For I will take you from among the nations, and gather you out of all countries, and will bring you into your own land –

and then, when I have got you there in Palestine –

then will I sprinkle clean water upon you, and ye shall be clean:  from all your filthiness, and from all your idols, will I clean you. 

And a new heart will I give you, and a new Spirit will I put within you. 

. . .

And ye shall dwell in the land that I gave to your fathers; and ye shall be My people, and I will be your God.

[Ezekiel 36:24-28]

 

Now this last, so briefly:  and Israel some day will be converted – all Israel, as a nation, someday, according to Isaiah 66, "a nation shall be born in a day" [Isaiah 66:8]; they’ll be converted in a day.  The whole nation there shall be saved; they’ll be converted, and that will be when the Lord comes again.  "And in that day," according to Zechariah 13, and – according to Zechariah [14], "And in that day there shall be a fountain opened to the house of David and to the inhabitants of Jerusalem for sin and for uncleanness" [Zechariah 13:1].

 

There is a fountain filled with blood,

Drawn from Emmanuel’s veins

And sinners –

including the nation of Israel –

plunged beneath that flood,

Lose all their guilty stains

["There is a Fountain Filled with Blood, William Cowper]

 

In that day there shall be a fountain opened to the house of David –

and again –

And one shall say unto Him –

when the Lord cometh –

what are these wounds in Thy hands?  Then shall He answer, Those with which I was wounded in the house of My friends

 [Zechariah 13:1, 6]

 

Now again:

Behold, the day of the Lord cometh . . . 

And His feet shall stand in that day upon the Mount of Olives, which is before Jerusalem on the east, and the Mount of Olives shall cleave in the midst thereof toward the east and toward the west; there shall be a very great valley; and half the mountain shall remove to the north, and half of it toward the south. 

. . .

And the Lord thy God shall come and all His saints with Him.  And it shall come to pass that at evening time, it shall be light. 

And it shall be in that day, that living waters shall go out from Jerusalem; half to the former sea, half to the hinder sea:  in summer and winter. 

And the Lord shall be King over all the earth . . .

 [Zechariah 14:1, 4-9]

 

And my last: in the eleventh of the Book of Romans, "I say then," says Paul, "Hath God cast away His people?" [Romans 11:1].  Is God done with the Jew?  Are they no more precious in His sight?  He answers it in the second verse:  "God hath not cast away His people whom He foreknew" [Romans 11:2].  Then in the eleventh chapter of Romans, he describes what God shall do with the Jewish nation, and then he concludes like this:

 

I would not have you without knowledge, brethren, concerning the mystery; blindness in part has happened to Israel, until the fullness of the Gentiles be come in. 
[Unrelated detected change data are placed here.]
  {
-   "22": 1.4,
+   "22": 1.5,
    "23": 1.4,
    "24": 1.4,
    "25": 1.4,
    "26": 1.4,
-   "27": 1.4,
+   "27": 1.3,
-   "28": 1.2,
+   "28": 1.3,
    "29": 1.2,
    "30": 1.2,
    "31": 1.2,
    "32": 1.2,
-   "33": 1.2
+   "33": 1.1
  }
And so all Israel shall be saved – and so all Israel shall be saved – as it is written, There shall come out of Zion the Deliverer, and shall turn away ungodliness from Jacob: 

For this is My covenant with them, when I shall take away their sins. 
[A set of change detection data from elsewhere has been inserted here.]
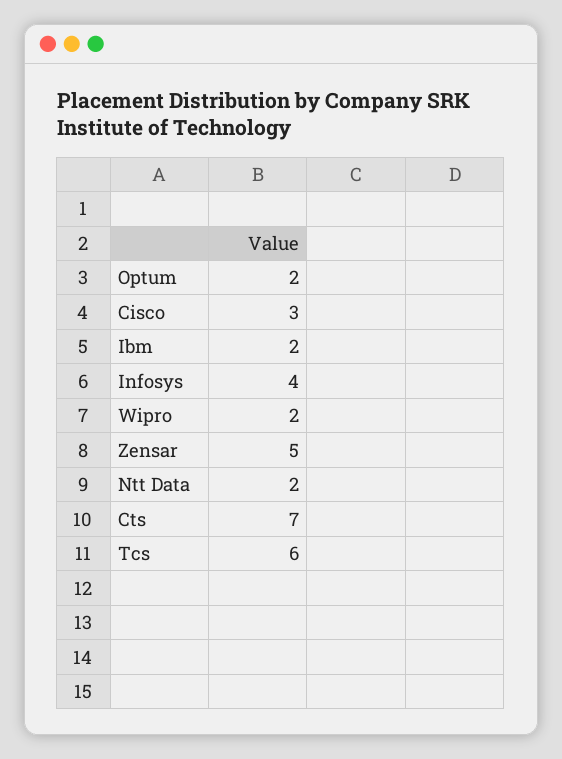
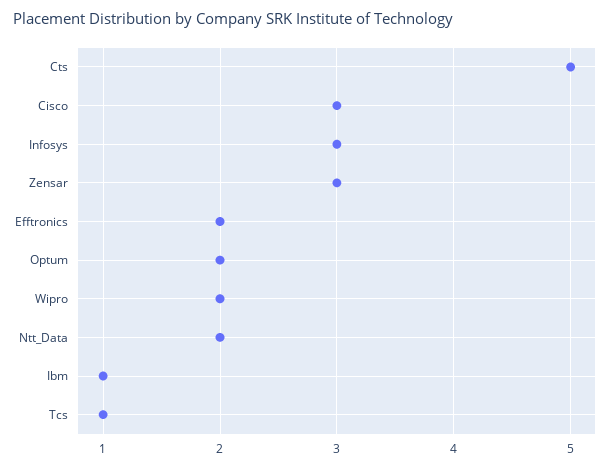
  {
    "Optum": 2,
    "Cisco": 3,
-   "Ibm": 2,
+   "Ibm": 1,
-   "Infosys": 4,
+   "Infosys": 3,
    "Wipro": 2,
-   "Zensar": 5,
+   "Zensar": 3,
    "Ntt Data": 2,
-   "Cts": 7,
+   "Cts": 5,
-   "Tcs": 6
+   "Tcs": 1,
+   "Efftronics": 2
  }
As concerning the gospel, they are enemies for your sakes:  but as concerning the election, the choice of God, they are beloved for the fathers’ sakes. 
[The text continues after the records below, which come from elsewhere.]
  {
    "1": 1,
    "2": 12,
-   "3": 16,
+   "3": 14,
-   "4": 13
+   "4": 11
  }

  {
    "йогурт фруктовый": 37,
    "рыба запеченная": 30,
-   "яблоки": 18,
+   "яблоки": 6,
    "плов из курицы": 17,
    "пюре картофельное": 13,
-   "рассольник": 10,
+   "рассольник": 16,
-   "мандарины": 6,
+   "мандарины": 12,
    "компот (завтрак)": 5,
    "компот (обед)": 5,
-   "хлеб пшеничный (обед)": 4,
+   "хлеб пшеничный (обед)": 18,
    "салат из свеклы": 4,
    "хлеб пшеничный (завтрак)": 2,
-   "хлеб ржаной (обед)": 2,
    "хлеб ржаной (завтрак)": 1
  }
For the gifts and calling of God are without repentance!

[Romans 11:25-29]

 

God does not change! [Malachi 3:6; Hebrews 13:8].  He doesn’t say, "Yesterday I loved Abraham, but today I hate him."  He said, "Abraham, I loved you yesterday, I loved you today, I am your Friend forever!"  That’s the kind of a God we serve:  without shadow cast by turning; the immutable, unvarying promises of the living God.

Would you think I’ve been preaching thirty minutes?  I don’t know where the time goes.

We sing our song.  Somebody you, give your heart to God, to the promises of the Lord.  Put your life in the church.  In this little brief moment while we sing one stanza, would you come?  Would you come?  While I stand, would you come and stand by me?  Anywhere, somebody you, while we stand and sing.